Originally posted by adeclerk
Originally posted by jimnuggits
It is more than apparent who you are, and what your motivation is.
Who am I? Why don't you share these details on the board?
Originally posted by jimnuggits
To say that there is no real data in that post is about as transparent as you can be.
Where is it? Link, source, etc. Please.
Originally posted by jimnuggits
No amount of money is worth selling your soul, friend.
Hell, I wish there was money in debunking. It's a thankless job, unfortunately. If I lead just one person away from ignorance, I'll be happy.
Originally posted by earthdude
reply to post by Mdv2
Where is the report that this doctor released? It does not exist. Radiation can be measured by an idiot like me so I imagine a doctor could do the same. No data, no report= HOAX!!!!! The radiation levels near the plant are much less than the levels of the average airplane flight anywhere. Millions more will die from flying.
Originally posted by earthdude
reply to post by Mdv2
Snip
The radiation levels near the plant are much less than the levels of the average airplane flight anywhere. Millions more will die from flying.
The highest rates were 0.66 mrem per hour during a Paris-Tokyo flight and 0.97 mrem per hour on the Concorde in 1996-1997.
Originally posted by buskey
Originally posted by earthdude
reply to post by Mdv2
Where is the report that this doctor released? It does not exist. Radiation can be measured by an idiot like me so I imagine a doctor could do the same. No data, no report= HOAX!!!!! The radiation levels near the plant are much less than the levels of the average airplane flight anywhere. Millions more will die from flying.
Wow, calling hoax already?
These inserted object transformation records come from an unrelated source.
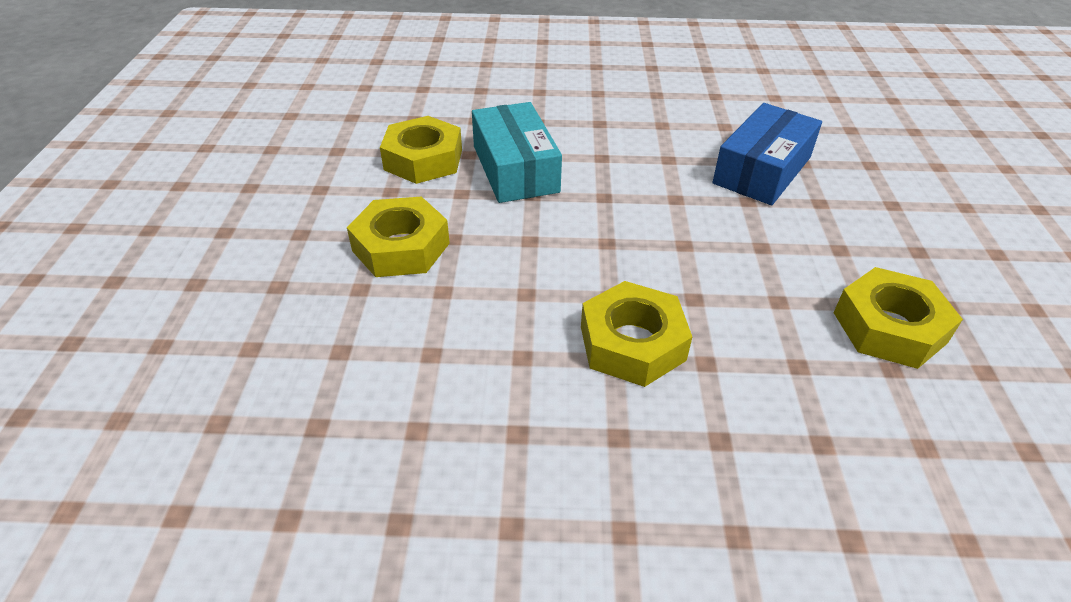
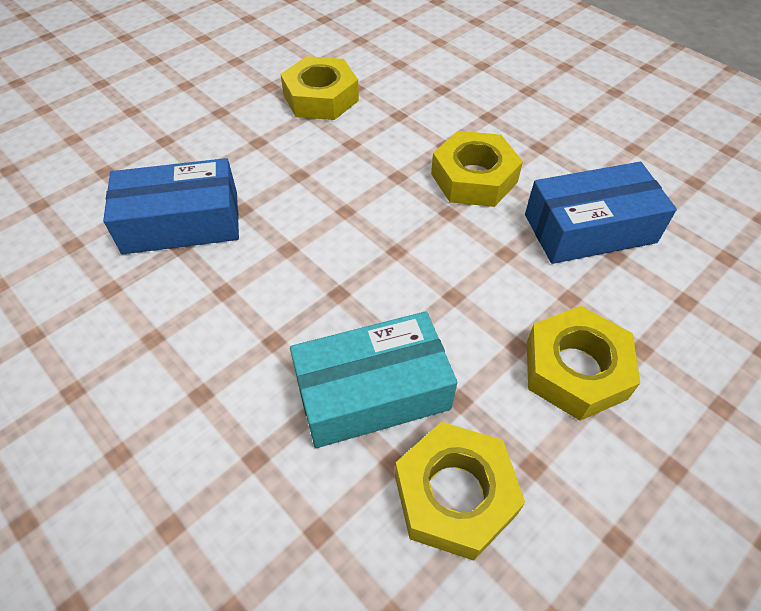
camera: 135 degrees left, 10 degrees up
turquoise box [472,102,562,203] -> turquoise box turned 45 degrees clockwise [290,311,457,448]
none -> blue box [525,162,677,264]

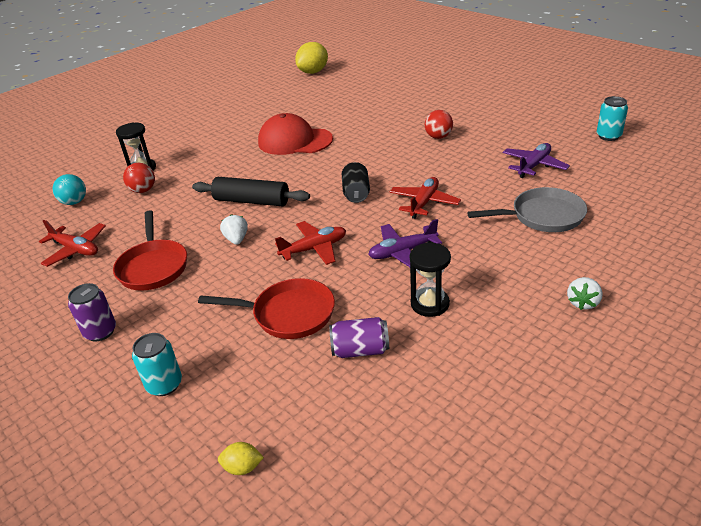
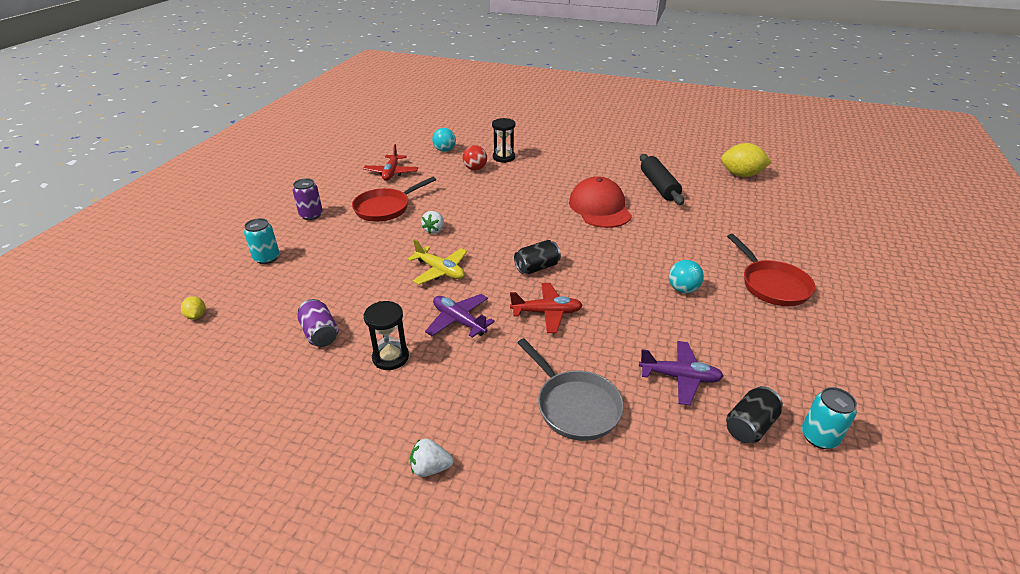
camera: 60 degrees right, 0 degrees up
black rolling pin [192,177,310,206] -> black rolling pin moved to [640,154,684,205]
red pan [198,278,335,339] -> red pan moved to [727,234,815,306]
white strawberry [220,214,248,245] -> white strawberry turned 150 degrees clockwise [421,211,444,234]
red plane [275,221,346,265] -> yellow plane [408,239,467,285]
red ball [425,110,453,139] -> turquoise ball [669,260,704,293]
none -> black can [726,386,783,443]

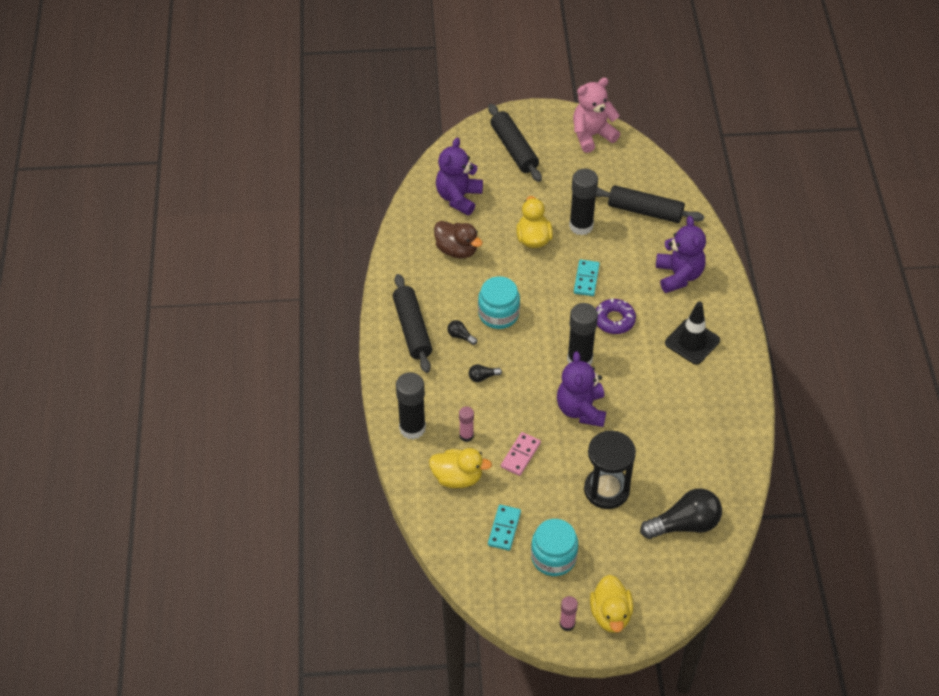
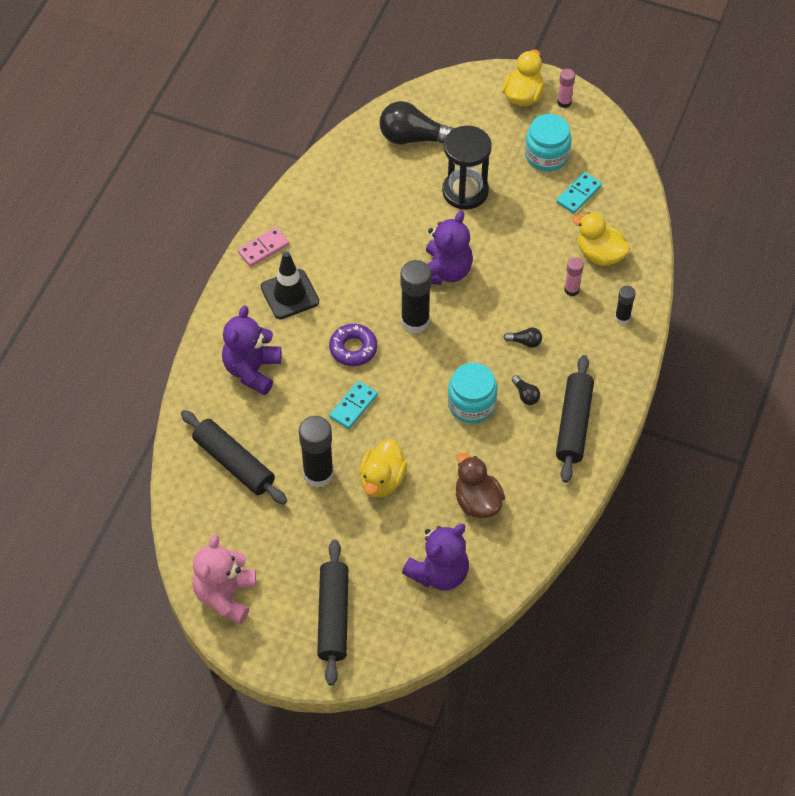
camera: 155 degrees left, 5 degrees up
black glue stick [396,372,426,440] -> black glue stick [615,286,636,324], size x0.54
pink domino [501,432,541,476] -> pink domino moved to [238,227,289,267]
pink teddy bear [573,77,620,153] -> pink teddy bear turned 105 degrees clockwise [193,534,256,624]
And you've measured the levels near the plant yourself? Or maybe you're taking someone's word for that information? So where is YOUR proof to back up these 'claims' that levels are 'much less than the average airplane flight'? Surely there's no way the only company that could possible provide that information and has admittedly lied about the true severity of the problem since day one would ever under-report the radiation levels there.
Perhaps you'd like to move your family a little closer to the plant, maybe the extra rads would be good for your health?
Well, at least you did admit 'an idiot like me' so you do you know your limitations.edit on 22-6-2011 by buskey because: (no reason given)
Originally posted by earthdude
reply to post by jadedANDcynical
The average from your map is lower than the average from high altitude flight. This proves my point, does it not? I don't mean to underplay the severity of this disaster, but the radiation is not as hot as many think it is. there is the problem of particles getting on or in people, that would never really happen with solar radiation while flying. Nasty Fukashima stuff, but it is not going to kill millions.
Masanori Monma, principal of the Kashima Elementary School in Minami Soma, borrowed a portable Geiger counter from the science ministry. Last month, he got a reading of 2.1 microsieverts an hour at a ditch next to a school flowerbed, about 35 times higher than in downtown Tokyo and at the top end of the annual safety limit for radiation exposure.
Average individual background radiation dose: 0.23μSv/h (0.00023mSv/h); 0.17μSv/h for Australians, 0.34μSv/h for Americans[6][11][12] The hourly doses are 1.6μSv/h (0.0016mSv/h, equivalent to 14mSv/year) in the city of Fukushima and 0.062μSv/h (0.000062mSv/h, equivalent to 0.54mSv/year) in Tokyo as of May 25, 2011.[13] Highest reported level during Fukushima accident: 204 Sv/h for the gas/steam inside the primary containment (drywell) of one of the reactors (note the reading is not micro or milli Sv, but Sv/h). [14]
Originally posted by BanMePlz
Is it a retaliatory attack for what haarp did to japan?